___ Text passage ___
Two studies in Legislative Studies Quarterly recently caught my eye.

The first (gated) cby Douglas Kriner and Francis Shen, sexplores the impact of war casualties on the vote shares of Republican Senate candidates in 2006. Controlling for the range of economic, political, and demographic forces that typically shape congressional election outcomes, Kriner and Shen show that the number of war casualties negatively affected the change in Republican candidates vote shares between 2000 and 2006 at the state level. Even with historically low numbers of war deaths, Senate candidates from the president’s party appear to pay a price for war. Granted, the price for incumbent GOP senators running in the hardest hit states was between two and four percentage points. But in closely contested races like those in Missouri and Virginia, the authors argue that the human cost of war may have been decisive in Democratic wins.
___ Excerpted records ___
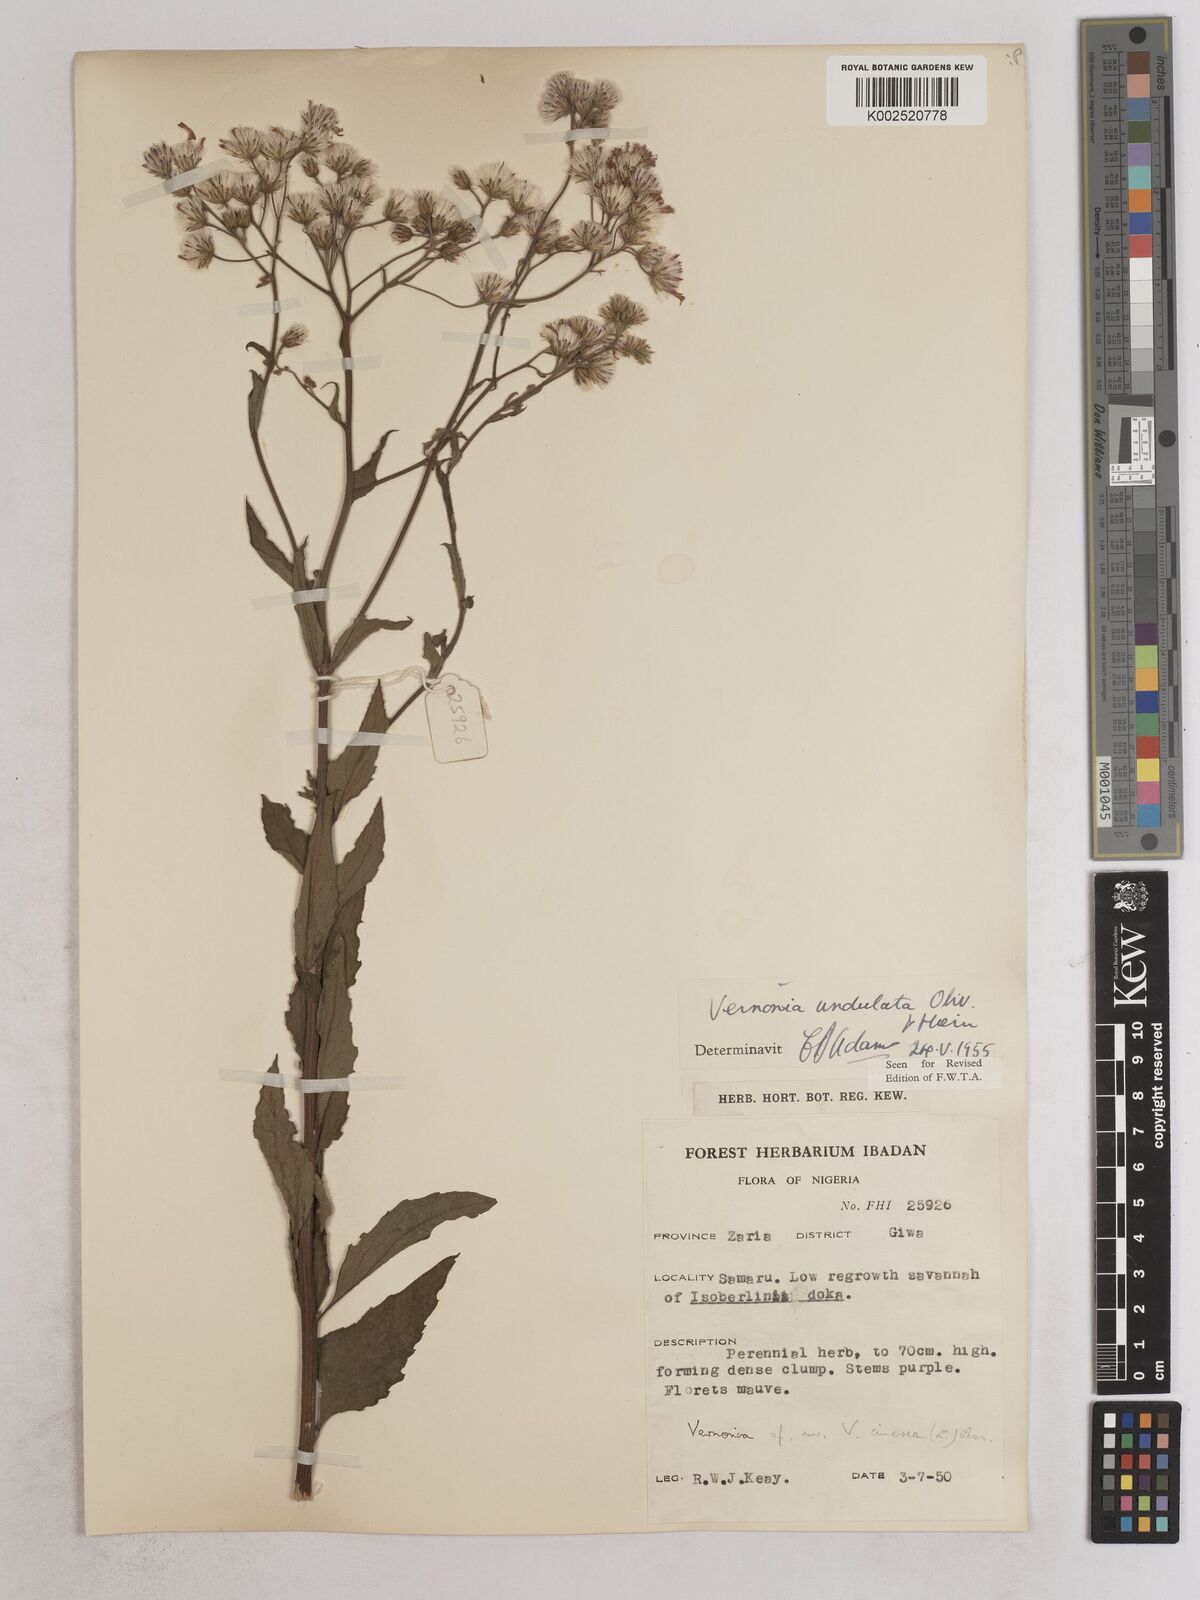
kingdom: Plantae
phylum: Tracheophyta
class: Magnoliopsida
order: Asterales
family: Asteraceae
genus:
___
Instructions
**1.** In the passage on war casualties and Senate elections, how large was the price paid by incumbent GOP senators running in the hardest hit states?
**2.** Carry on the passage on war casualties and Senate elections from its final sentence.

Outputs by task
**1.** Between two and four percentage points.

**2.**
In a second piece, (gated) or (ungated), Christian Grose and Bruce Oppenheimer ask a similar question about the impact of war deaths on House elections in 2006. Capitalizing on the uneven distribution of war deaths across congressional districts, Grose and Oppenheimer show that voters punished Republicans, contingent on the number of war deaths in the district. Interestingly, the authors show that Democrats escaped blame for war; voters held only the in-party accountable for the administration’s conduct of the war.

As Republicans attempt this November to regain House seats lost in 2006, expect Democrats to keep hammering home the local human costs of war. National forces– as experienced at the local level– do seem to matter in contemporary congressional elections.